Ok thanks, this really helps. The CIBC US-dollars account is in his name. 
I was leary of crossing the border with that much cash. It has not been obtained in nefarious ways, but how do you convince a border agent? And if you say, "nothing to declare" and they happen to search you, they're going to be suspicious. Wire transfer seems the best option.


----------



## james4beach (Nov 15, 2012)

You can also write a cheque drawn on the source US bank account. The trick here is to not cross the border with the written cheque (since that is transporting > 10k in monetary instruments). Don't mail it either.

Instead, pick up the pen and write the cheque inside Canada. Deposit it to the destination account in you father's name. This is an appropriate method where you are personally handling the cheque and not transporting it across the border. I have routinely done this with amounts such as 20k.


----------



## Spek (Feb 2, 2020)

james4beach said:


> You can also write a cheque drawn on the source US bank account. The trick here is to not cross the border with the written cheque (since that is transporting > 10k in monetary instruments). Don't mail it either.
> 
> Instead, pick up the pen and write the cheque inside Canada. Deposit it to the destination account in you father's name. This is an appropriate method where you are personally handling the cheque and not transporting it across the border. I have routinely done this with amounts such as 20k.

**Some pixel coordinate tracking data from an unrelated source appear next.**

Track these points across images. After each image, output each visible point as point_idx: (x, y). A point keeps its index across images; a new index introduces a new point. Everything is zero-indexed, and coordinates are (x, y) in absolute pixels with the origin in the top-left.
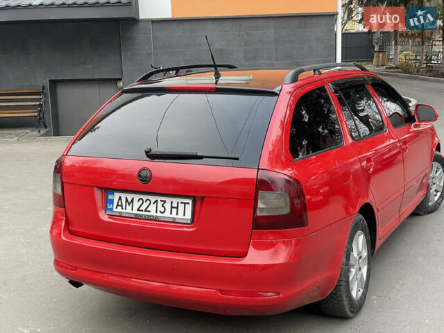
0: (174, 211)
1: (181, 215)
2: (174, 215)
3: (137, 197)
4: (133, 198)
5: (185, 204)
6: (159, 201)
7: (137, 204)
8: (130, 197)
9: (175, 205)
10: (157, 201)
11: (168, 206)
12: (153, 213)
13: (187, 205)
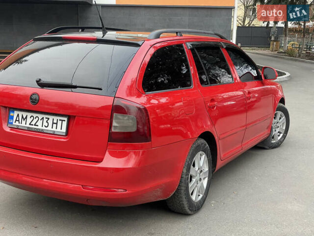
0: (55, 125)
1: (59, 129)
2: (54, 129)
3: (29, 115)
4: (27, 116)
5: (62, 121)
6: (45, 118)
7: (29, 120)
8: (25, 114)
9: (55, 121)
10: (43, 118)
11: (50, 122)
12: (40, 127)
13: (63, 122)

May try that too. Thanks James4beach !


----------



## AltaRed (Jun 8, 2009)

That is indeed an option that I use too.


----------



## Spek (Feb 2, 2020)

Excellent AltaRed and james4beach, thanks!


----------



## gardner (Feb 13, 2014)

When I moved money from my eTrade (US based) account I had them send cheques. Generally the amounts were in the $5K to $12K range and I never had trouble receiving them or depositing to my Canadian bank account. I had friends with the same type of eTrade account that set up EFT to their Canadian accounts and said that it worked fine for them.


----------